Marine life in Scotland's South Arran Marine Protected Area has tripled in abundance following a bottom trawling ban implemented nearly a decade ago, revealing what scientists call a "dynamic" underwater ecosystem recovering from centuries of industrial fishing pressure.
Researchers documented over 1,500 organisms representing more than 150 species in sediment samples from the protected zone—three times the number found in adjacent unprotected waters and twice the species diversity, according to a study led by marine ecologist Ben Harris at the University of Exeter.
"What looks like a boring desert of mud, it's actually really, really dynamic," Harris told Mongabay, describing the thriving communities of spoon worms, bobbit worms, tower snails, oysters, and honeycomb worms now flourishing beneath the waves.
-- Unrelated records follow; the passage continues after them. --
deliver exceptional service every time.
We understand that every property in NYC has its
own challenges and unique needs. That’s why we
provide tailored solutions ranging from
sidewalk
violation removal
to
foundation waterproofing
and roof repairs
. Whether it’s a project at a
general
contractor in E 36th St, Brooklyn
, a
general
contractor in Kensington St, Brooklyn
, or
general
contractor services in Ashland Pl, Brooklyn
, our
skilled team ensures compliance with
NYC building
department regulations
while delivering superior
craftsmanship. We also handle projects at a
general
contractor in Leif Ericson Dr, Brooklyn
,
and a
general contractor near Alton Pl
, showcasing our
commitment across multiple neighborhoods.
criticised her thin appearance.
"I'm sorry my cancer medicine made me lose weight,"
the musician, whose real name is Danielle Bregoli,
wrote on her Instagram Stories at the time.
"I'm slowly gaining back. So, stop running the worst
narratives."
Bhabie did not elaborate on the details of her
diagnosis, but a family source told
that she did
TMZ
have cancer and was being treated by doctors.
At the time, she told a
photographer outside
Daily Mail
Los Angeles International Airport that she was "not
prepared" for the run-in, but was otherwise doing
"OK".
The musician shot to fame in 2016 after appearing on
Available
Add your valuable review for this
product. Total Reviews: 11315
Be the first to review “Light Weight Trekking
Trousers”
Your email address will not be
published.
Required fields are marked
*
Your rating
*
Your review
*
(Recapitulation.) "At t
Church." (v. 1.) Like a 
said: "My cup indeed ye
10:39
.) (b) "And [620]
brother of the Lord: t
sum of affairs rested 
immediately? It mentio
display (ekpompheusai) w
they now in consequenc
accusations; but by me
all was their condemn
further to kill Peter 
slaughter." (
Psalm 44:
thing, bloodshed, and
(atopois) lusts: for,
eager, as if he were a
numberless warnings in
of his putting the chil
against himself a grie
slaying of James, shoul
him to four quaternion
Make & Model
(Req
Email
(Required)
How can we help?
The recovery transforms decades of ocean conservation fatalism into evidence that marine ecosystems bounce back remarkably when industrial pressures are removed. Europe's seabeds rank as the most heavily trawled globally, with bottom trawling—a practice documented since the mid-14th century—having scraped 86% of assessed seabed in the Greater North Sea and Celtic Sea, creating physical disturbance so pervasive that reference ecosystems were destroyed before scientists could document them.
The South Arran findings offer a rare glimpse at what recovery looks like when that pressure stops. Species like the native oyster Ostrea edulis and the architectural honeycomb worm Sabellaria alveolata—which constructs reef-like structures that provide habitat for dozens of other species—have returned to waters where they'd been scraped away for generations.